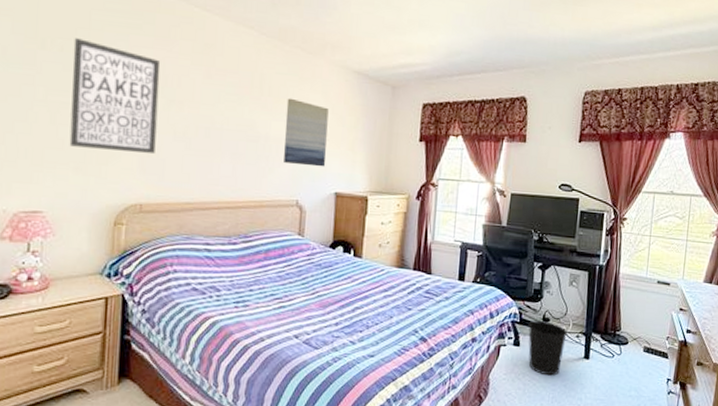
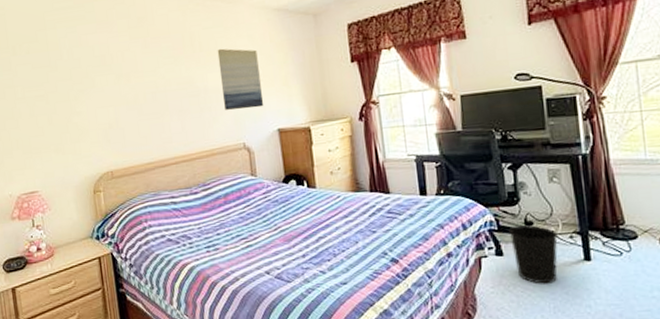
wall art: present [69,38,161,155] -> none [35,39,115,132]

________________

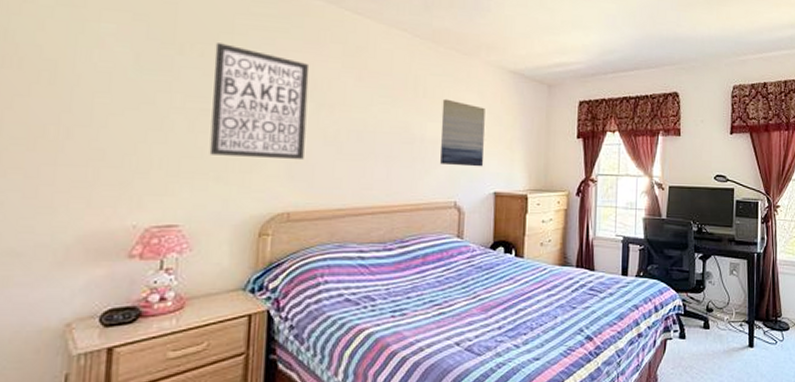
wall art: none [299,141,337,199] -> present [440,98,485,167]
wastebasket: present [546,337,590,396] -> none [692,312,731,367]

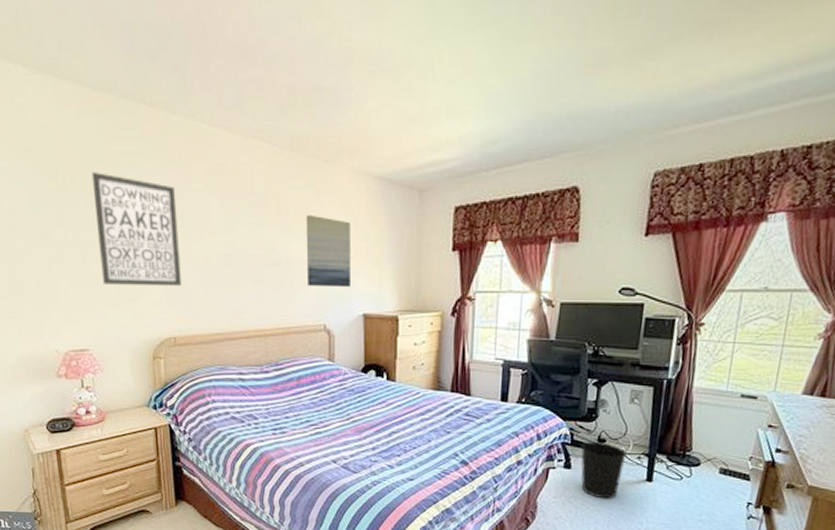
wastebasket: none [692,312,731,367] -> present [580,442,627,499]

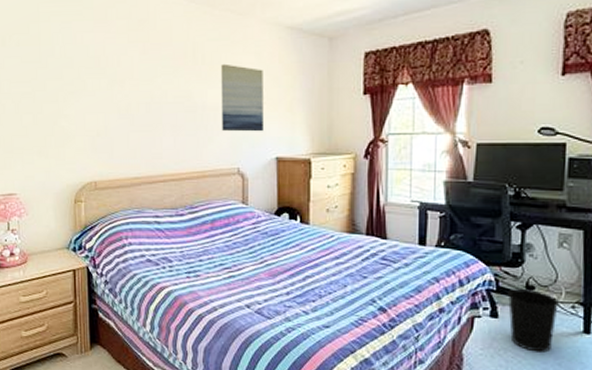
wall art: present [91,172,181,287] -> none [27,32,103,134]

________________

What the exercise asks: Once the lines containing "wastebasket" in the data above are counted, give the total by itself.

Task answer: 2